Reynolds Price's account of the initial diagnosis of his spinal tumor illustrates how inurement to the seeming necessities of medical culture may cause staff to forget distinctions between public and private space in the hospital: . . . I was lying on a stretcher in a crowded hallway, wearing only one of those backless hip-length gowns designed by the standard medical-warehouse sadist. Like all such wearers I was passed and stared at by the usual throng of stunned pedestrians who swarm hospitals round the world. . . . The initial internist would show his concern through years to come; but all I recall the two [original doctors] saying that instant, then and there in the hallway mob scene, was "The upper ten or twelve inches of your spinal cord have swelled and are crowding the available space. The cause could be a tumor, a large cyst or something else. We recommend immediate surgery." . . . Then they moved on, leaving me and my brother empty as wind socks, stared at by strangers. . . . What would those two splendidly trained men have lost if they'd waited to play their trump till I was back in [my] private room? . . . At least on private ground, with the door shut, the inevitable shock of awful news could have been absorbed, apart from the eyes of alien gawkers, by the only two human beings involved. It might have taken the doctors five minutes longer; and minutes are scarce, I understand, in their crowded days. I also know that for doctors who work, from dawn to night, in the same drab halls, it all no doubt feels like one room. But any patient can tell them it's not, and I've often wondered how many other such devastating messages they bore that day to actual humans as thoroughly unready as I for the news. 3

Price's discomfiture did not result from "culture-clash" as frequently understood. If anything, he probably had more in common with his physicians than many other patients, since he was a well-educated, well-known professional who was also a native of the region where he was hospitalized.
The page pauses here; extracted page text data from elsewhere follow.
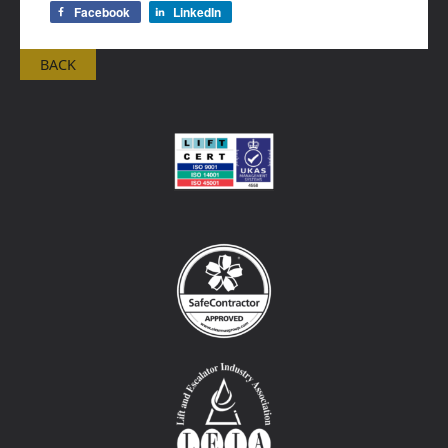
Facebook
LinkedIn
BACK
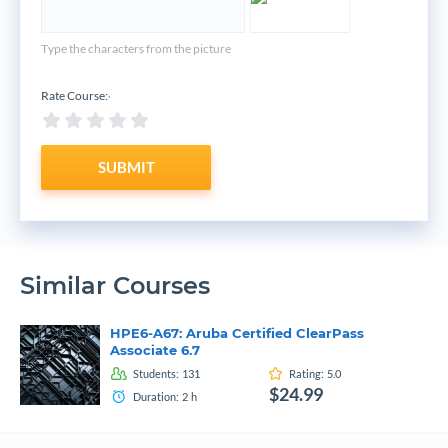
Type the characters from the picture
Rate Course:
*
SUBMIT
Similar Courses
HPE6-A67: Aruba Certified ClearPass
Associate 6.7
Students:
131
Rating:
5.0
$24.99
Duration:
2
h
Whether patients are from across the globe or across the street, understanding our role as guides through and interpreters of the "forest"—medical care and practice—can ease patients' vulnerability and fearfulness, and thus make the inpatient experience one of genuine care as well as healing.
1. Flannery O'Connor, The Habit of Being: Letters of Flannery O'Connor, ed. Sally Fitzgerald (NY: Farrar, Straus and Giroux, 1988), p. 163.

2. Anatole Broyard, Intoxicated by My Illness and Other Writings on Life and Death (NY: Fawcett Columbine, 1992), pp. 33, 43.

3. Reynolds Price, A Whole New Life: An Illness and a Healing (NY: Atheneum, 1994), pp. 13-14.